▶ **Given records**
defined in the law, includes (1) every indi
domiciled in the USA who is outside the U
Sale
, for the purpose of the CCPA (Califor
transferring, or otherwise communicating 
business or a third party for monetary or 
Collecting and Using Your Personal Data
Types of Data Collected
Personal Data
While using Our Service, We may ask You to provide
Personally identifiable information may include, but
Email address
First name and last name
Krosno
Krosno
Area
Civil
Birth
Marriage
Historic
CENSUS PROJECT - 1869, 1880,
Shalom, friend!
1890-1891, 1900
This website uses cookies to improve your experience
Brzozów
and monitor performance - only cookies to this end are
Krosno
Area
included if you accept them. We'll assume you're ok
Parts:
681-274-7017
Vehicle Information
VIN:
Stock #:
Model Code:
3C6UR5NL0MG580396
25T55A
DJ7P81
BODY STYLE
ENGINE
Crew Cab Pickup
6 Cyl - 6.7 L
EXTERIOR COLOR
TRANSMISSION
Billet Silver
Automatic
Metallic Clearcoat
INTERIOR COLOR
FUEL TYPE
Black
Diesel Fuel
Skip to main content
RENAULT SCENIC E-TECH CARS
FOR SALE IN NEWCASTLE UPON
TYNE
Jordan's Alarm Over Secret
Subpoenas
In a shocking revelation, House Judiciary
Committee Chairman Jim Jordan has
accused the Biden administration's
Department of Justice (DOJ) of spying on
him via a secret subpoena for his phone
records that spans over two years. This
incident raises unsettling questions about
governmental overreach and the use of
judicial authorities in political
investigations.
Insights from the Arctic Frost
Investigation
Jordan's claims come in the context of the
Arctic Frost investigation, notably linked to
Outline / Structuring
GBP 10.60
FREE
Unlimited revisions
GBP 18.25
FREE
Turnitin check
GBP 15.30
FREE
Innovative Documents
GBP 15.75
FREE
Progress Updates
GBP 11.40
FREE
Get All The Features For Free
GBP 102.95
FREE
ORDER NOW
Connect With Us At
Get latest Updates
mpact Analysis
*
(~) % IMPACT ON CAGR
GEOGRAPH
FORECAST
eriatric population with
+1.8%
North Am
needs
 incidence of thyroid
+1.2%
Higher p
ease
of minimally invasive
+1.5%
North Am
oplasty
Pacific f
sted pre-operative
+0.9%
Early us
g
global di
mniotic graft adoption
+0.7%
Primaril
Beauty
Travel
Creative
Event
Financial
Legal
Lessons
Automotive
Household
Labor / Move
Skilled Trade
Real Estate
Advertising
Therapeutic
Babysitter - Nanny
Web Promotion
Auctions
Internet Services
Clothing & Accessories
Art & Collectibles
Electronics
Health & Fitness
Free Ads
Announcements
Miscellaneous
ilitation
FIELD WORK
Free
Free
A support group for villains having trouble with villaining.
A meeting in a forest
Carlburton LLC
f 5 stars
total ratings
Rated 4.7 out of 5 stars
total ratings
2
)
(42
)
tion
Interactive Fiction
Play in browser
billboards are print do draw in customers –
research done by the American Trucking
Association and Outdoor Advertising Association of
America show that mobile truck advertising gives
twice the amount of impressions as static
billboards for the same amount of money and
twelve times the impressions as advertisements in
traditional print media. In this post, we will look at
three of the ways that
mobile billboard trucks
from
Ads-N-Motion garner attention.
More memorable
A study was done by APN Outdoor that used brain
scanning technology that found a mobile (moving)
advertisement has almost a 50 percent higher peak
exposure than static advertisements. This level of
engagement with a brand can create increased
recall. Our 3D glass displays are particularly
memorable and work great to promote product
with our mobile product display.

▶ **What is being asked**
Go through the entries above, and wherever a line holds the word "Data", copy that line.

▶ **Answer to the problem**
Collecting and Using Your Personal Data
Types of Data Collected
Personal Data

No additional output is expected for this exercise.